Start of Excerpted data

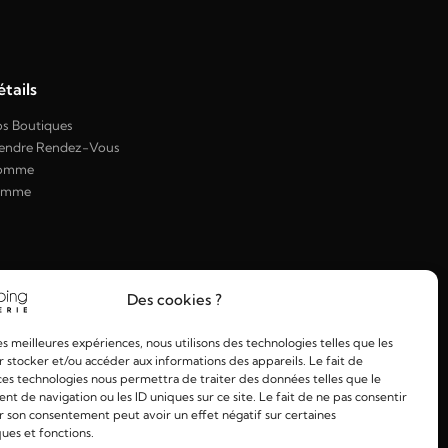
tails
s Boutiques
endre Rendez-Vous
omme
emme
Des cookies ?
les meilleures expériences, nous utilisons des technologies telles que les
 stocker et/ou accéder aux informations des appareils. Le fait de
ces technologies nous permettra de traiter des données telles que le
 de navigation ou les ID uniques sur ce site. Le fait de ne pas consentir
r son consentement peut avoir un effet négatif sur certaines
ques et fonctions.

End of Excerpted data

Try it: The data must be reproduced exactly, and no picture may appear in the copy.

Problem solution:
tails
s Boutiques
endre Rendez-Vous
omme
emme
Des cookies ?
les meilleures expériences, nous utilisons des technologies telles que les
 stocker et/ou accéder aux informations des appareils. Le fait de
ces technologies nous permettra de traiter des données telles que le
 de navigation ou les ID uniques sur ce site. Le fait de ne pas consentir
r son consentement peut avoir un effet négatif sur certaines
ques et fonctions.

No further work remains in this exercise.